Will this lower the price in the U.S. or raise the price in other countries? I’m not sure, but I do know that the fair share of the cost to get a drug approved and manufactured is not small. Estimates to get a drug approved range as high as 2.7 billion for some cancer drugs. A significant portion of this cost is associated with the research and development on drugs that don’t get approved. Did you know that 9 out of 10 drugs never get approved. You can see that it’s a risky business for manufacturers and their investors and requires a robust ecosystem to support this type of research. This MFN approach would have a big impact on this ecosystem.
Earlier this year I wrote about this EO and even released a statement about its detrimental effect but, as more details are released, I think the administration is taking a slightly different approach. This time it is declaring that other countries should pay their fair share has become a much more accepted rallying cry than it was when the MFN approach was proposed during the President’s first term. Those that opposed MFN have begun to add this “pay their fair share” phrase to the list of reasons for the disparity in prices. Having both sides agree on even one part of a solution is definitely not a common occurrence. However, trying to get other countries to pay their fair share will not be an easy task.
Another difference is that the administration is asking the pharmaceutical manufacturers and the providers to voluntary reduce prices on these drugs. I’m sure the administration sees this as the easier solution than forcing other countries to pay more. It is unclear what the punishment would be if the manufacturer does not comply, and it’s another action that would very likely elicit legal action. But the language does leave room for a discussion which I find refreshing.
A fair question to ask is, “why are other countries allowed to pay less?” Here’s my take on this complicated question: I think it’s a combination of the government-controlled healthcare of foreign nations and economics. Government dictated healthcare is focused on saving money, often accomplished through rationing, and delaying access to medicines. It’s a fact that many other countries limit access to new medicines. As I mentioned in an earlier blog, of the 74 cancer drugs launched between 2011-2018, 95% are available in the United States, compared with 74% in the UK, 49% in Japan, and 8% in Greece. This control gives the foreign country the ability to threaten the manufacturer with limiting access to the patients in their country to the drug under consideration if the drug manufacturer doesn’t agree to the proposed drug price.
Now, I’m not an economist but I did learn about something in school called contribution margin. It means that once a drug is sold at a price that pays the fixed costs of research, development, and a profit, then the contribution margin of drugs that are manufactured and sold after this point is increased since the fixed costs are paid for. This is the fair share that foreign countries are NOT paying. The drug manufacturer can sell the drug at a lower price and still make a profit. This is aided by the fact that the approval to sell a drug in a foreign country is often delayed so the U.S. purchasers end up paying the fixed costs for a period of time before it is approved in another country.

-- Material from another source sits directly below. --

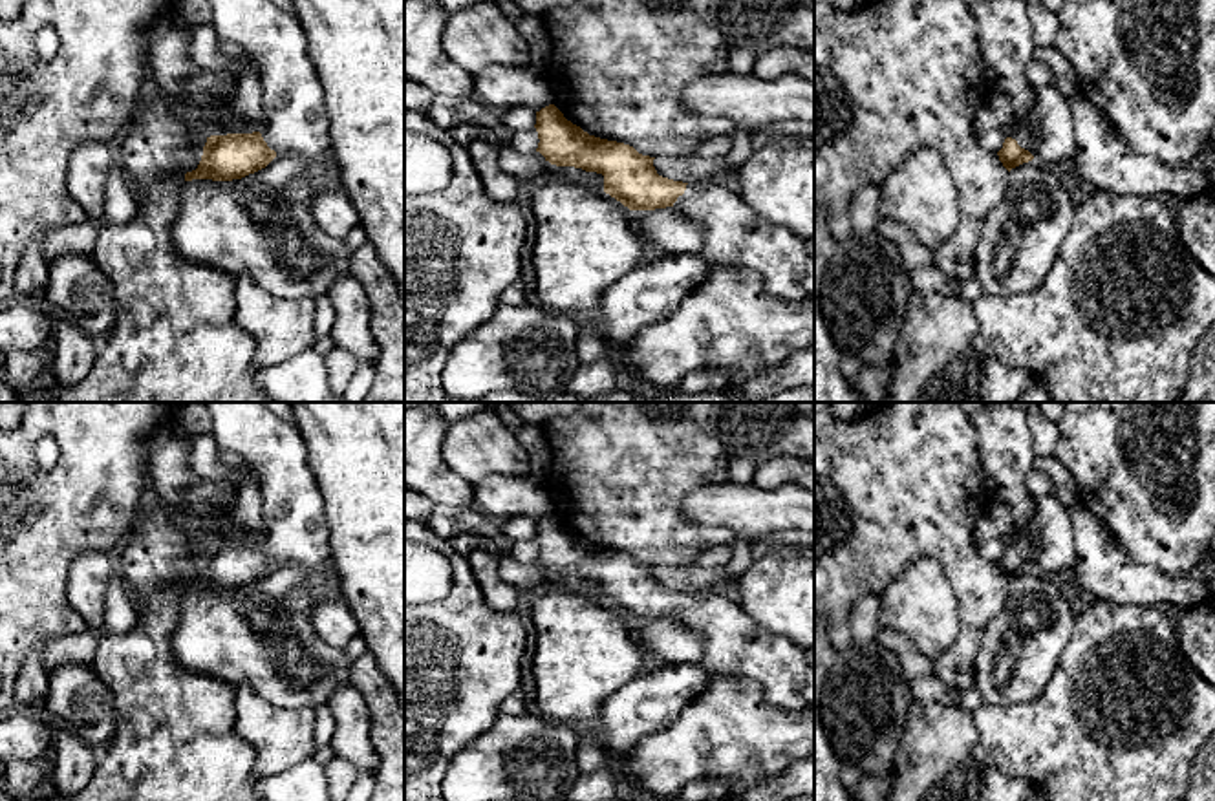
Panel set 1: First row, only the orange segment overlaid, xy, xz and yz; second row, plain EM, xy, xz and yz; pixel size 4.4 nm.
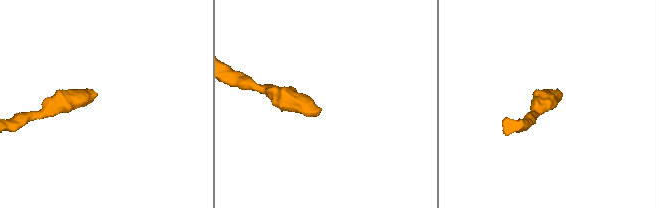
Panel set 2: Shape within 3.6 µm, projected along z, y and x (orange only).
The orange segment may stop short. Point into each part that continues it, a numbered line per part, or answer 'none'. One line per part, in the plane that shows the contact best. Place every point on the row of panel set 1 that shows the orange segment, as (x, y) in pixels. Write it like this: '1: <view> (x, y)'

This is just my opinion on why this difference in prices between our country and other countries exist, but the fact remains that there is a price disparity and forcing the manufacturer to lower the price will only add to the disruption of our research ecosystem. More importantly, it would affect those of us in Medicare. According to Sue Peschin, president and chief executive officer of the Alliance for Aging Research, MFN pricing is “founded on incorrect assumptions about where high out-of-pocket costs really come from and what it would mean for the US to adopt cost-effectiveness standards used by foreign governments,”. She added “in an assessment of a 2020 proposal for most favored nation pricing, CMS said that anywhere from 9% to 19% of Medicare beneficiaries would lose access to care. She noted that many of the medications included in that proposal “did not have comparable alternatives, so the rule would have left patients without any treatment.” This is how this MFN approach would affect you and me. It just doesn’t seem that now is the time to disrupt Medicare.
There’s a lot more to happen with this MFN way of pricing our medicines and I’ll work to keep you informed. Don’t hesitate to tell your lawmakers that there has got to be a better way to get other countries to pay their fair share.